The 31-year-old has been calling on his party to improve its diversity of LGBT membership and political candidates and thinks the issue required speedy "improvement".
"As a white gay man the London political scene is a great place to be," he says. "That doesn't mean it's wonderful for queer people in general - as far as I'm aware, there are no lesbian members, no ethnic minority queer members.
"We have a lot of work to do to make us more representative of the LGBT community in general because, on the Assembly certainly, we don't look like LGBT London we look like a bunch of white gay men - the more privileged version."
But Copley, who, at 27, was the youngest person ever elected to the London Assembly, still thinks May's election was a firm step in the right direction to properly addressing the capital's LGBT representation problem.
He recalls his favourite moment from the campaign - an LGBT fundraiser titled 'Khan't Get You Outta My Head' - saying it "summed up" Londoners' attitude to diversity.
"We had the Muslim candidate for Mayor of London in one of the oldest gay venues in the world on the same night as Britain's fist out Muslim drag queen was performing," he said.
"I think that sums up London and its - not just tolerance - but acceptance of people from all kinds of background and communities. I think that's a wonderful symbol."
Copley admits there are many reasons why LGBT politicians might fear outing themselves, but says he is "standing on the shoulders of giants" and calls on others to be open about their sexualities to encourage the next generation queer aspiring politicians to pursue their dreams.
"I've never felt the need to hide it but I came into politics at a very good time, because for a lot of the LGBT politicians that were a bit older, the atmosphere was far less welcoming than when I started to get involved," he said.
"I've never been shy about hiding my sexuality but I can understand why people maybe who are slightly older, from slightly different areas and backgrounds would have had more reason to be more cautious than I was.
"I do think it's important for LGBT politicians to come out and be open about their sexuality because we do stand on the shoulders of giants.
"The people that came out before me were the ones who made it a better world for me to live in and be in - and be a gay politician in. We should be open about who we are if only for the next generation."
But Copley pins the ultimate example of how far London and the rest of the UK has come on gay rights and representation on a Conservative MP who has served in Westminster for 19 years.

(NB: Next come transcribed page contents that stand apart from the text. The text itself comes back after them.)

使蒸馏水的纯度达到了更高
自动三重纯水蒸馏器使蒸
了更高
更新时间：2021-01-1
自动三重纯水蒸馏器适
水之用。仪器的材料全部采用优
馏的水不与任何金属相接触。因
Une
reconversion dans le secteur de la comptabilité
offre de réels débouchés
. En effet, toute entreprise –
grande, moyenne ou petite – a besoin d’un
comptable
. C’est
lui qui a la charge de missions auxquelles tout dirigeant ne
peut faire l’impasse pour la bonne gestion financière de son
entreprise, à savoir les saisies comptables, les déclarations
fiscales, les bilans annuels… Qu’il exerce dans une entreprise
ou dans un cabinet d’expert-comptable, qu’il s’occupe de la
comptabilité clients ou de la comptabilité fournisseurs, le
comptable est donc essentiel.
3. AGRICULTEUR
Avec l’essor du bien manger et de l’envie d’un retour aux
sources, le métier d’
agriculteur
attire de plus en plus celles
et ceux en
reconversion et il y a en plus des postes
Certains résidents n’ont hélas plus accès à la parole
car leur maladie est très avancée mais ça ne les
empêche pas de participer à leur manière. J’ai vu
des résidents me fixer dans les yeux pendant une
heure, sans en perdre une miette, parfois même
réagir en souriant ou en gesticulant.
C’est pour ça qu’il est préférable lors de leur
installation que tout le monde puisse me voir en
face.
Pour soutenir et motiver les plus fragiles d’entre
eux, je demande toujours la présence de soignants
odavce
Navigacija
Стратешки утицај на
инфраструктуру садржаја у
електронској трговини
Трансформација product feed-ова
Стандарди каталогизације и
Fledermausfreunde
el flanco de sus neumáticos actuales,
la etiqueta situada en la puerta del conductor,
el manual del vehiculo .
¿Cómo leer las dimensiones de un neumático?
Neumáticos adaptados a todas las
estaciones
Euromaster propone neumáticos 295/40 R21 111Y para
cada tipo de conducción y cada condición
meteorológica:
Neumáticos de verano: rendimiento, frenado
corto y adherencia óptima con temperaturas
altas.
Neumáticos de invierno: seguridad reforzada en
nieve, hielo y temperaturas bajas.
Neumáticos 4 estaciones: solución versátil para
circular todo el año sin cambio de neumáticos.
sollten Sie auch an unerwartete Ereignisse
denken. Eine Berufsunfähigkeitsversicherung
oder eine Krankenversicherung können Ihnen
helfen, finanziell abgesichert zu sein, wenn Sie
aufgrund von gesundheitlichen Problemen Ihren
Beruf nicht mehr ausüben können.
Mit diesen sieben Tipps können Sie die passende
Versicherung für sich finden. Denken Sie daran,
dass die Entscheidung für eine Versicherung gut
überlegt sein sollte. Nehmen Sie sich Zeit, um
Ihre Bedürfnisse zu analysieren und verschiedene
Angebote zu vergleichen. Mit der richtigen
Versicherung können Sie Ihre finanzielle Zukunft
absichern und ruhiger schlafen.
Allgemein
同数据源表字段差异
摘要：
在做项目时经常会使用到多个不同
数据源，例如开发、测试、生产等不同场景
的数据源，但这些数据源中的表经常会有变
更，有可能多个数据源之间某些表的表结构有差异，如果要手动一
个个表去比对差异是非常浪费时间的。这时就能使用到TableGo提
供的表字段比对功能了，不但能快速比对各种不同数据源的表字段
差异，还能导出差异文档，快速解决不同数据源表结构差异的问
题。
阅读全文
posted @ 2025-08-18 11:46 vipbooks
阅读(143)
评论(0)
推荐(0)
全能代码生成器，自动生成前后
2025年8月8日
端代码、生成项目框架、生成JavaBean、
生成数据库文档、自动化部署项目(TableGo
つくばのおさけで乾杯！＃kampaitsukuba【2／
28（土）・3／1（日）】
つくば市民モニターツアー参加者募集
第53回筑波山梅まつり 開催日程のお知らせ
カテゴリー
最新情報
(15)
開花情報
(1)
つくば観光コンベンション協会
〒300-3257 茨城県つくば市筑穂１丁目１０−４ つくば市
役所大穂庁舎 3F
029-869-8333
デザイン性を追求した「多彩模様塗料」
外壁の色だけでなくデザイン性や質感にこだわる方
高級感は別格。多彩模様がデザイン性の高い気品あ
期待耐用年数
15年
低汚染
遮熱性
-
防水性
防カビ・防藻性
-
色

Crispin Blunt is now an openly gay MP, but only came out in 2010 when he declared he was leaving his wife "to come to terms with his homosexuality".
Despite having voted against lowering the legal age of consent for homosexual couples to bring it into line with straight couples in 1998, Blunt is now open about his sexuality and has even spoken in Parliament about his personal use of poppers.
"The biggest change in the sense of politicians being open about their sexuality is summed up in Crispin Blunt," Copley says.
"He was a man who voted against the equalisation of the age of consent and just years later is standing up in parliament and saying he's a poppers user.
"That for me symbolises most the significant change we've seen about importance of representation, awareness and openness of being lesbian, gay, bisexual or trans in politics."